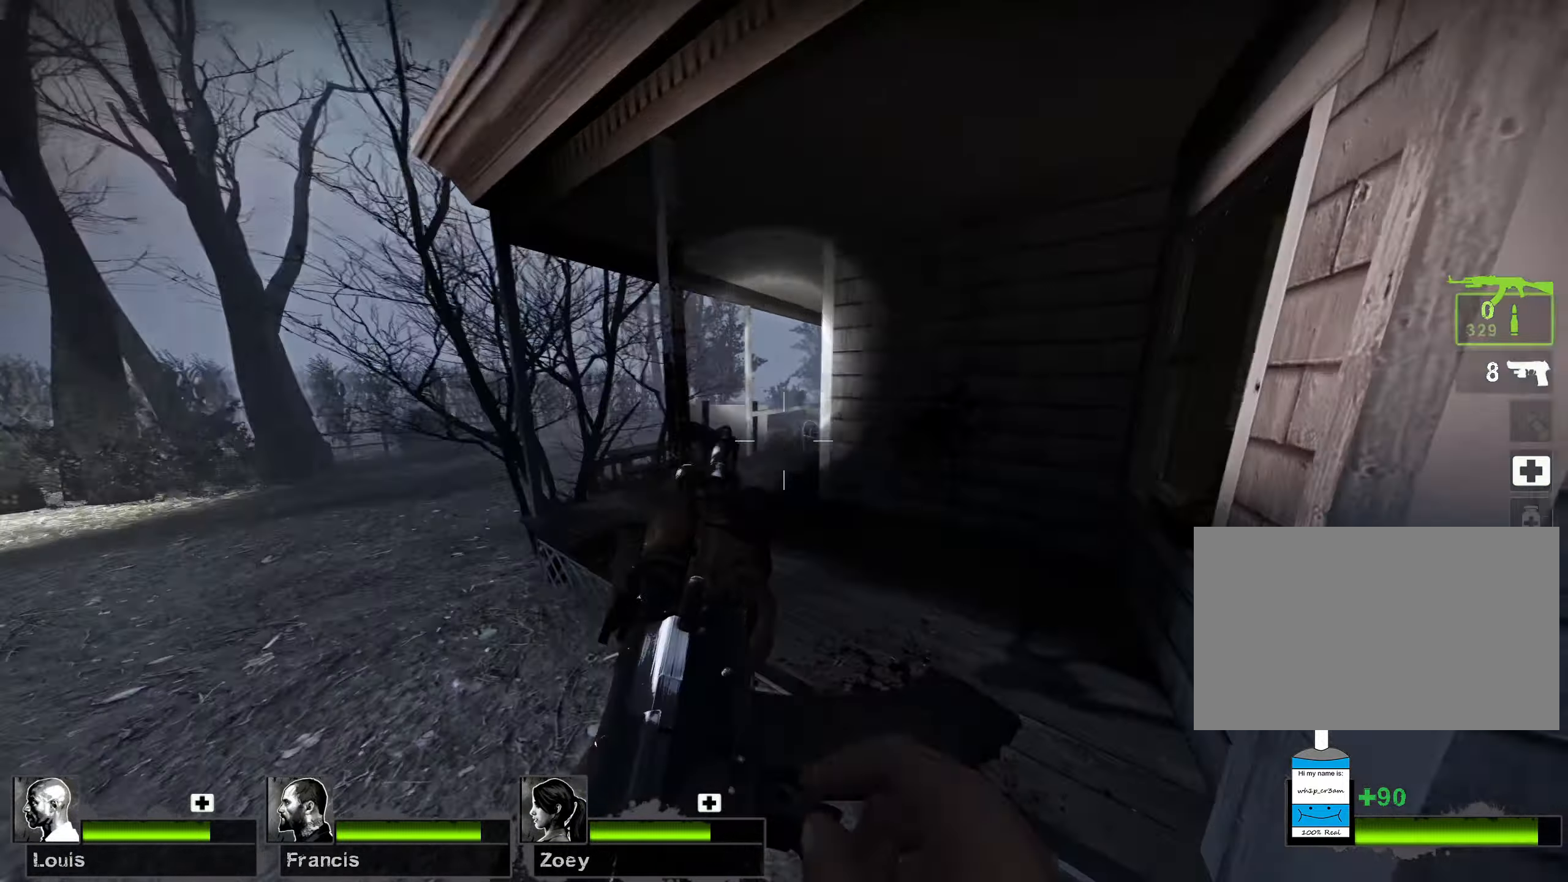
{"keys": ["d"], "mouse": [], "events": []}
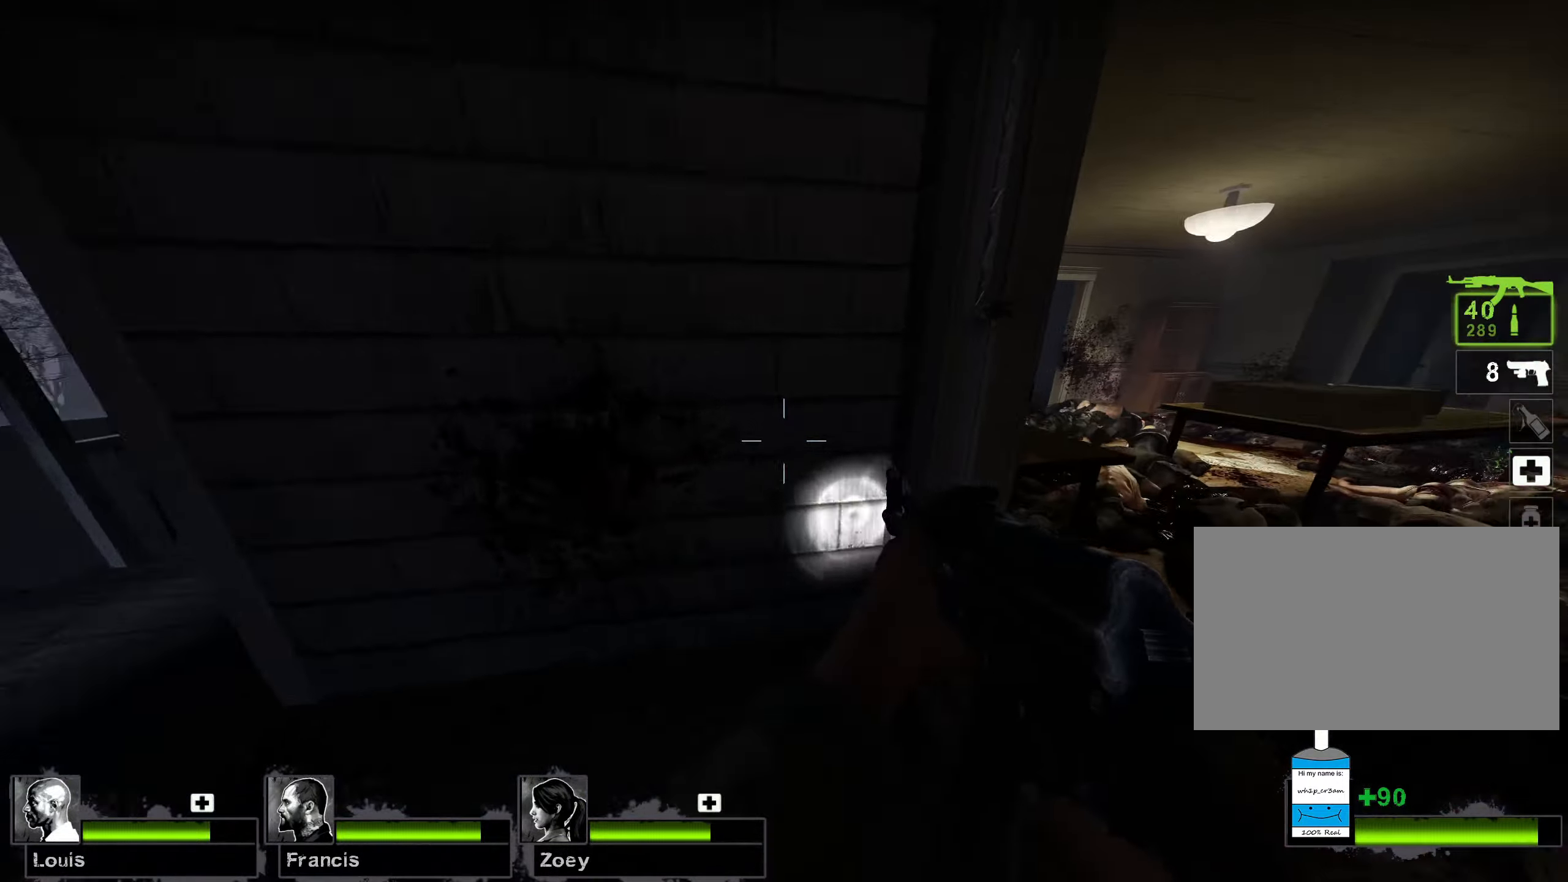
{"keys": ["ctrl", "d"], "mouse": [], "events": [[17, "space", "down"], [100, "space", "up"], [117, "ctrl", "down"]]}
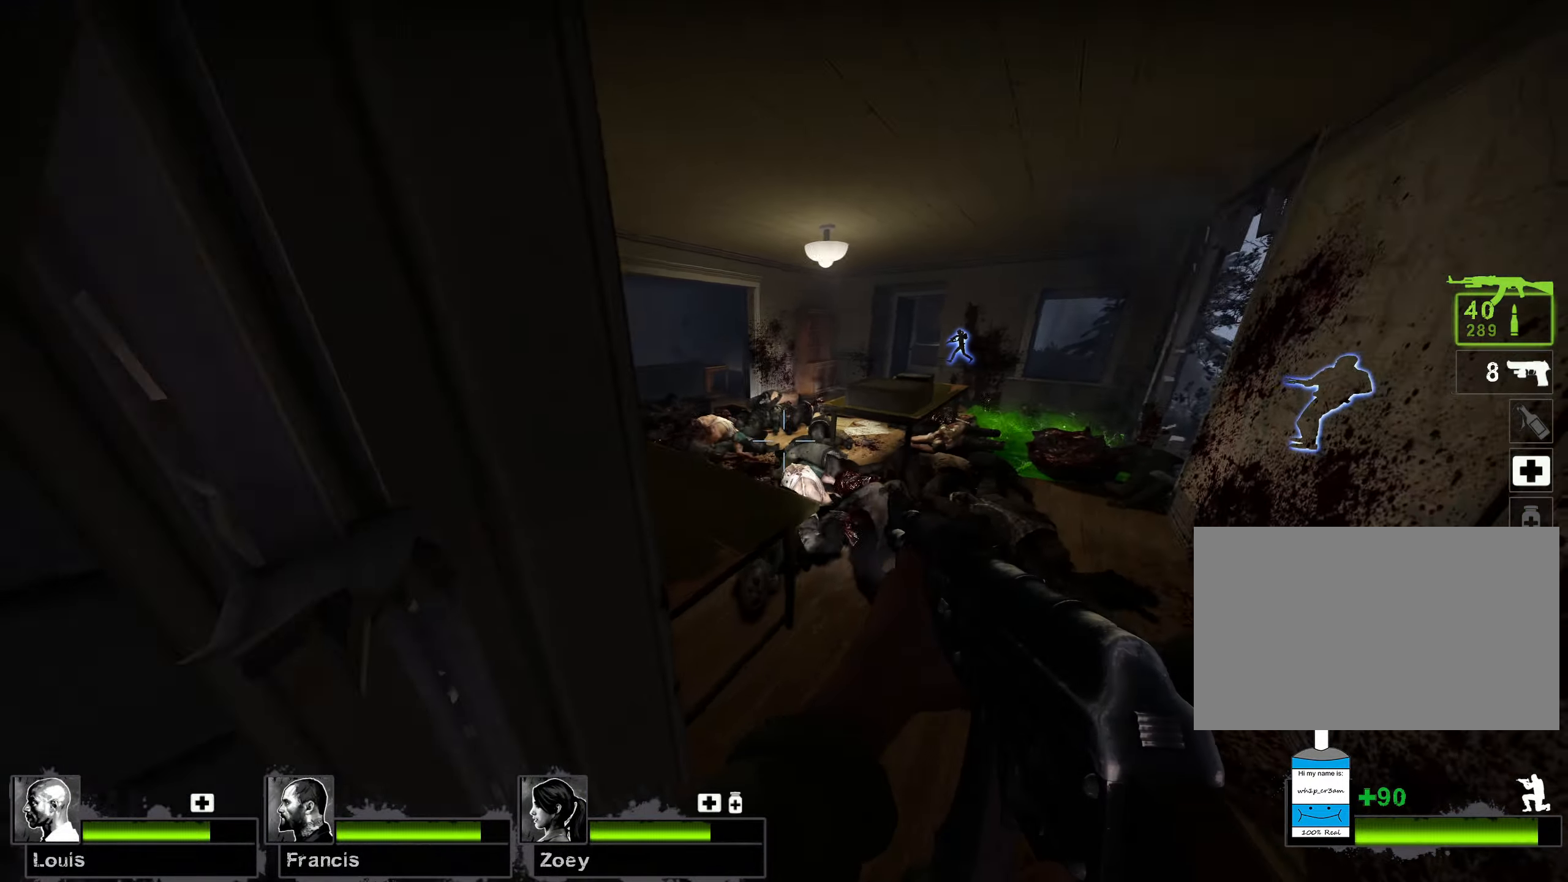
{"keys": ["ctrl", "d"], "mouse": []}
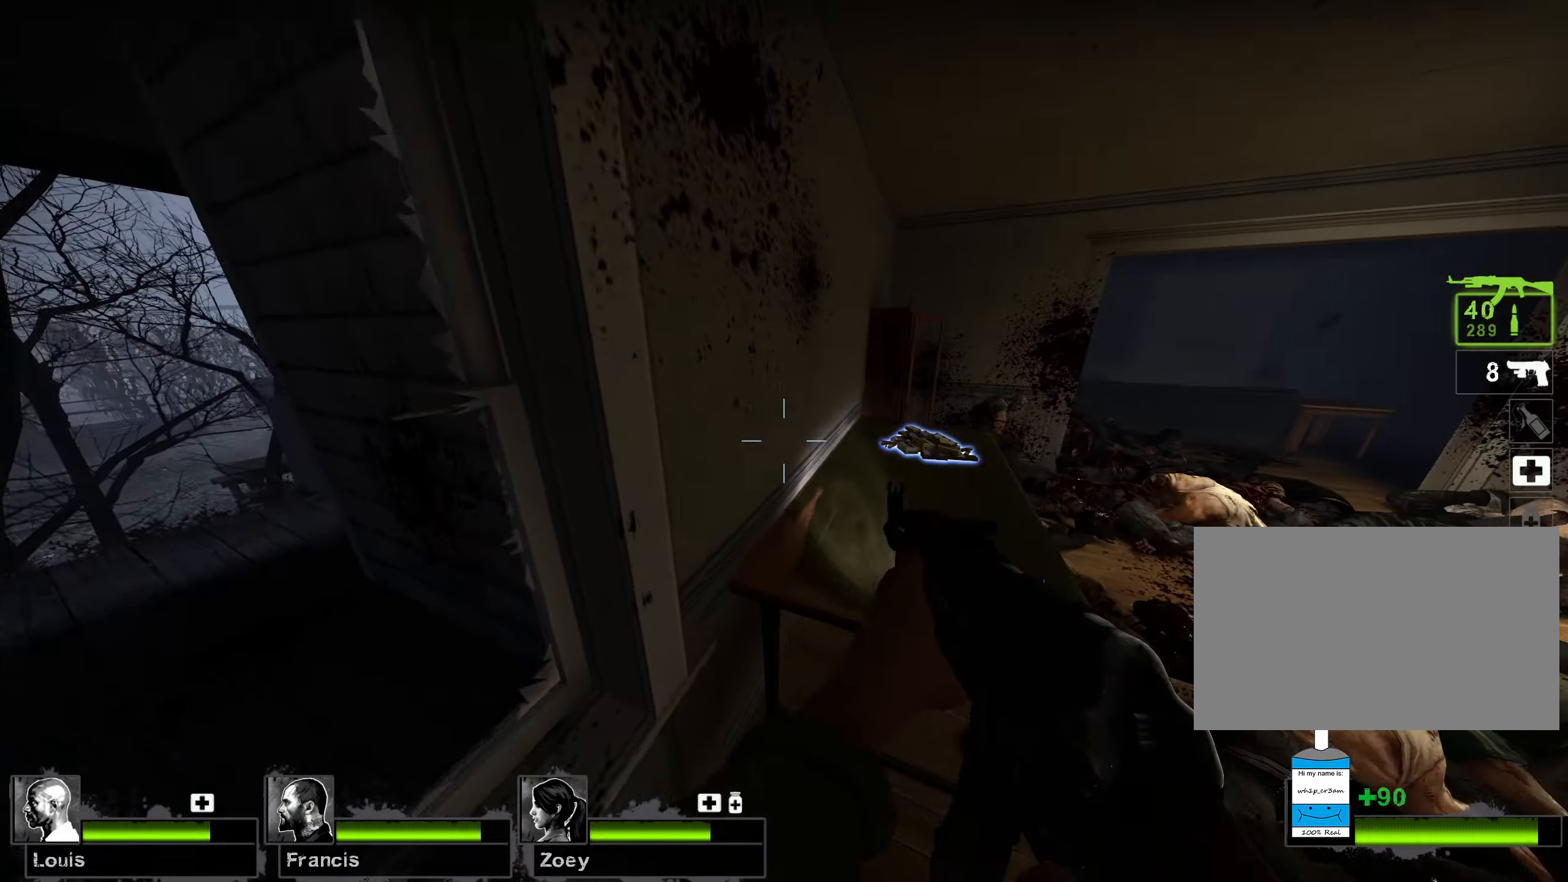
{"keys": ["d", "w"], "mouse": [], "events": [[67, "ctrl", "up"], [467, "w", "down"]]}
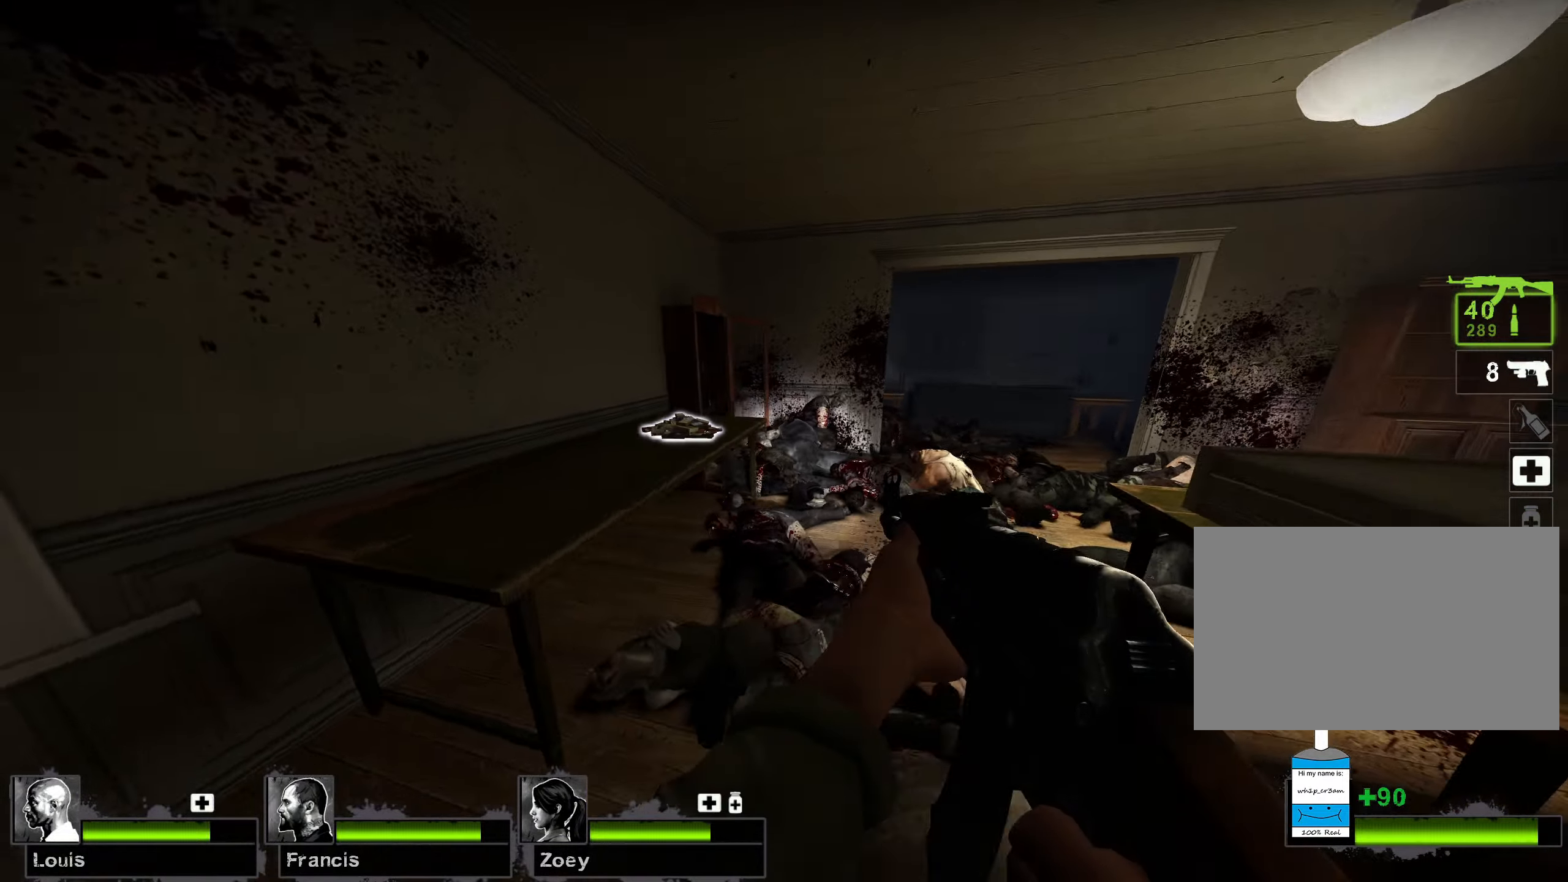
{"keys": ["e", "w"], "mouse": [], "events": [[100, "d", "up"], [500, "e", "down"]]}
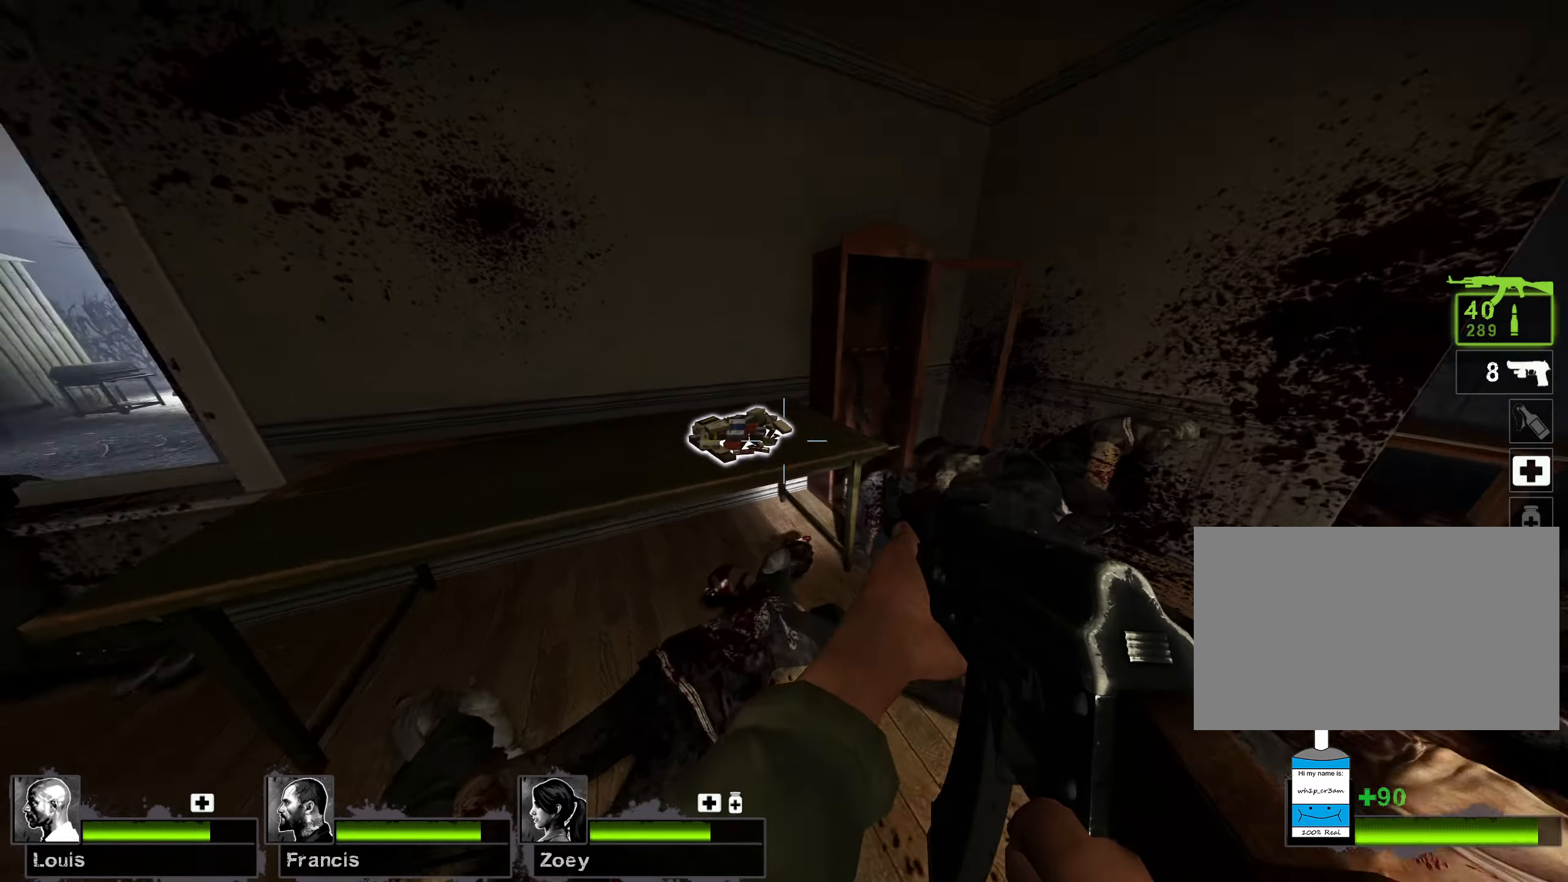
{"keys": ["w"], "mouse": [], "events": [[117, "e", "up"]]}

- _Your objective_
Copy out the entries verbatim, but skip every picture.

- _Result for this task_
{"keys": ["d"], "mouse": [], "events": []}
{"keys": ["ctrl", "d"], "mouse": [], "events": [[17, "space", "down"], [100, "space", "up"], [117, "ctrl", "down"]]}
{"keys": ["ctrl", "d"], "mouse": []}
{"keys": ["d", "w"], "mouse": [], "events": [[67, "ctrl", "up"], [467, "w", "down"]]}
{"keys": ["e", "w"], "mouse": [], "events": [[100, "d", "up"], [500, "e", "down"]]}
{"keys": ["w"], "mouse": [], "events": [[117, "e", "up"]]}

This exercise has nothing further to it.